COMPITO 1: Elenca le persone reali e i personaggi dei fumetti che il testo sull'incontro con Giancarlo Alessandrini nomina per nome.
COMPITO 2:
Indica se ciascuna affermazione concorda con il testo sull'incontro con Giancarlo Alessandrini. Rispondi sì o no e cita le parole del testo che lo stabiliscono.
(a) Quando ha conosciuto Susanna, il narratore sapeva già che era figlia di Giancarlo Alessandrini.
(b) Il narratore ha portato a casa la fotocopia di una tavola con dedica e firma.
(c) Il narratore ha conosciuto Giancarlo Alessandrini durante una conferenza.
COMPITO 3: Prosegui il testo sull'incontro con Giancarlo Alessandrini a partire dall'ultima frase riportata.

===== TESTO IN ESAME

Certo, nel concreto questi sono tutti pensieri che ho compreso solo di recente, ammetto che ai tempi il tutto mi sembrava un "modo migliore per cui alzarsi la mattina e andare a scuola". Ma d'altronde credo che molti dei migliori insegnamenti ci arrivano addosso, senza nemmeno che ce ne rendiamo conto.

(Piccolo aneddoto: è proprio durante una di queste conferenze che ho conosciuto Giancarlo Alessandrini, grandissimo disegnatore della Bonelli. Io da appassionato di fumetti, e di Dylan Dog in particolare, avevo vinto la mia proverbiale timidezza, ed avevo chiesto di fotocopiare una tavola dell'Indagatore dell'Incubo, nella versione nata dalle sue chine. Me l'ero portata a casa con gioia ed orgoglio, con tanto di dedica e firma.

Ebbene: qualche anno dopo, per altre strade, ho conosciuto quella che di Giancarlo Alessandrini è la figlia, Susanna, di cui si ritrovano tracce in altri miei interventi nel blog (più o meno esplicite). La stranezza sta nel fatto che in realtà non sapevo delle parentele-celebri di Susanna, con cui nel frattempo avevo avuto qualche flirt. Immaginatevi la stranezza di scoprire la firma del padre sul muro di casa mia, la sera in cui strane coincidenze l'hanno portata a dormire da me.

==========
===== MATERIALE FORNITO

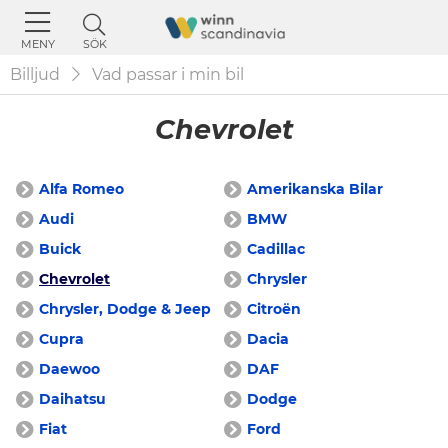
SÖK
MENY
Billjud
Vad passar i min bil
Chevrolet
Alfa Romeo
Amerikanska Bilar
Audi
BMW
Buick
Cadillac
Chevrolet
Chrysler
Chrysler, Dodge & Jeep
Citroën
Cupra
Dacia
Daewoo
DAF
Daihatsu
Dodge
Fiat
Ford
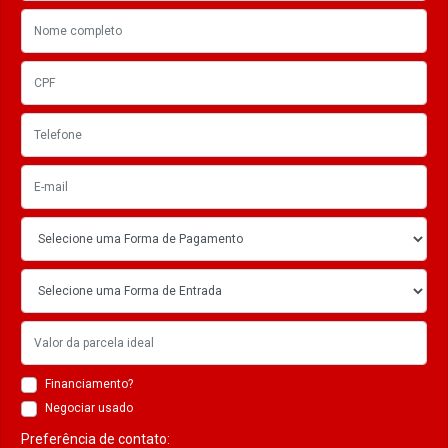
Financiamento?
Negociar usado
Preferência de contato:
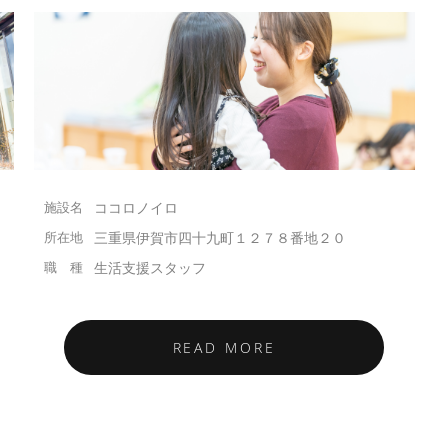
ココロノイロ
三重県伊賀市四十九町１２７８番地２０
生活支援スタッフ
READ MORE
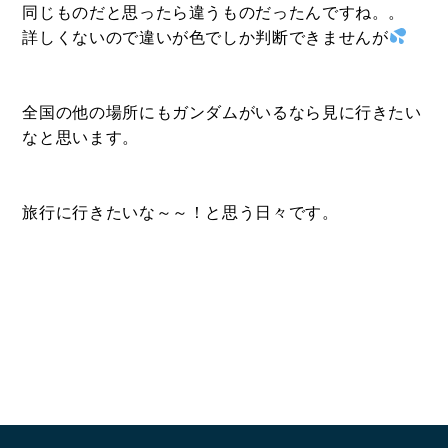
同じものだと思ったら違うものだったんですね。。
コンタクトフォームからお問い合わせ
詳しくないので違いが色でしか判断できませんが
LINEでお問い合わせ
全国の他の場所にもガンダムがいるなら見に行きたい
なと思います。
096-211-6210
受付時間 / 10:00~18:00
旅行に行きたいな～～！と思う日々です。
Follow us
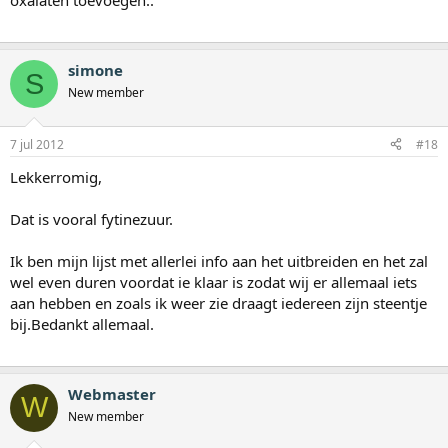
oxalaten toevoegen..
simone
S
New member
7 jul 2012
#18
Lekkerromig,
Dat is vooral fytinezuur.
Ik ben mijn lijst met allerlei info aan het uitbreiden en het zal
wel even duren voordat ie klaar is zodat wij er allemaal iets
aan hebben en zoals ik weer zie draagt iedereen zijn steentje
bij.Bedankt allemaal.
Webmaster
W
New member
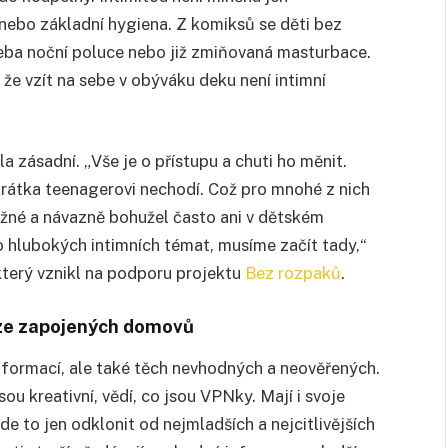
nebo základní hygiena. Z komiksů se děti bez
řeba noční poluce nebo již zmiňovaná masturbace.
 A že vzít na sebe v obýváku deku není intimní
 zásadní. „Vše je o přístupu a chuti ho měnit.
krátka teenagerovi nechodí. Což pro mnohé z nich
né a návazně bohužel často ani v dětském
hlubokých intimních témat, musíme začít tady,“
který vznikl na podporu projektu
Bez rozpaků
.
 ze zapojených domovů
formací, ale také těch nevhodných a neověřených.
ou kreativní, vědí, co jsou VPNky. Mají i svoje
e to jen odklonit od nejmladších a nejcitlivějších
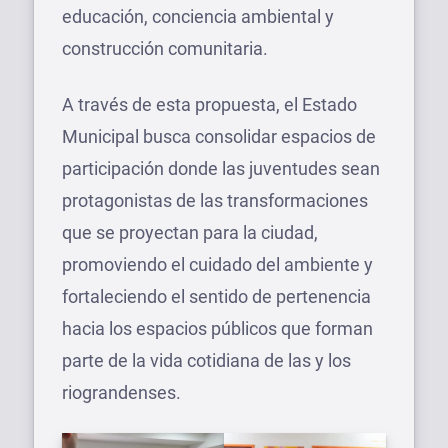
educación, conciencia ambiental y
construcción comunitaria.
A través de esta propuesta, el Estado
Municipal busca consolidar espacios de
participación donde las juventudes sean
protagonistas de las transformaciones
que se proyectan para la ciudad,
promoviendo el cuidado del ambiente y
fortaleciendo el sentido de pertenencia
hacia los espacios públicos que forman
parte de la vida cotidiana de las y los
riograndenses.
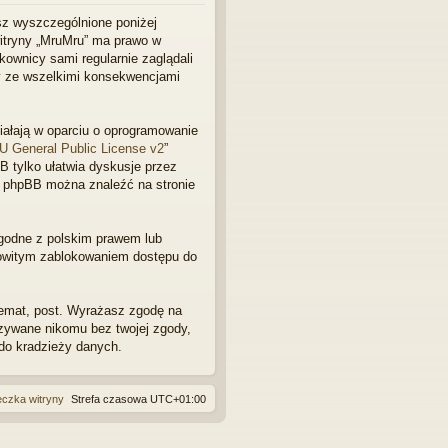
ę
esz wyszczególnione poniżej
 witryny „MruMru” ma prawo w
ownicy sami regularnie zaglądali
ny ze wszelkimi konsekwencjami
ziałają w oparciu o oprogramowanie
 General Public License v2
”
 tylko ułatwia dyskusje przez
 o phpBB można znaleźć na stronie
zgodne z polskim prawem lub
kowitym zablokowaniem dostępu do
temat, post. Wyrażasz zgodę na
azywane nikomu bez twojej zgody,
 do kradzieży danych.
eczka witryny
Strefa czasowa
UTC+01:00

==========

RISULTATO 1:
Giancarlo Alessandrini
Dylan Dog
Susanna

RISULTATO 2:
(a) No: «in realtà non sapevo delle parentele-celebri di Susanna»
(b) Sì: «Me l'ero portata a casa con gioia ed orgoglio, con tanto di dedica e firma.»
(c) Sì: «è proprio durante una di queste conferenze che ho conosciuto Giancarlo Alessandrini»

RISULTATO 3:
Tra l'altro, sempre per la cronaca, io e Susanna ora siamo felicemente innamorati, da ormai "quasi" tre anni).

L'atmosfera di quei tempi passati, l'ho ritrovata incredibilmente oggi, presso la mia università. L'iniziativa, dal nome simpatico (ma anche un po' inquietante, nello scoprire ancora una volta quale sia l'influenza televisiva su tutto) di H-Factor, era volta a dar credito alla facoltà umanistica, nei suoi sbocchi lavorativi. Quali sono le possibilità che si aprono per i laureati; quali possono essere i punti d'incontro con le aziende, quali i pregi in genere degli umanisti? Pare un normale incontro orientativo, come molti se ne hanno nelle università, ed ancor prima proprio nei licei. In realtà è il tentativo, difficile, di far comprendere che una laurea in Lettere non significa, a prescindere, un antipasto al sussidio di disoccupazione. E' una crociata che, nei mille dialoghi avuti a riguardo, porto avanti da molto tempo; avere un supporto da chi non si è nutrito di soli sogni, ma anche di pane conquistato da vero-lavoro, è stato il primo aspetto della giornata di oggi.
In pratica: durante la giornata si sono alternati diversi relatori, ognuno portatore (più o meno sano) di una laurea umanistica. Sono stati loro, forti di un'esperienza decennale, a farsi testimoni di come anche il laureato in Lettere può lavorare. Ed ancor più: essere apprezzato, ed aver successo.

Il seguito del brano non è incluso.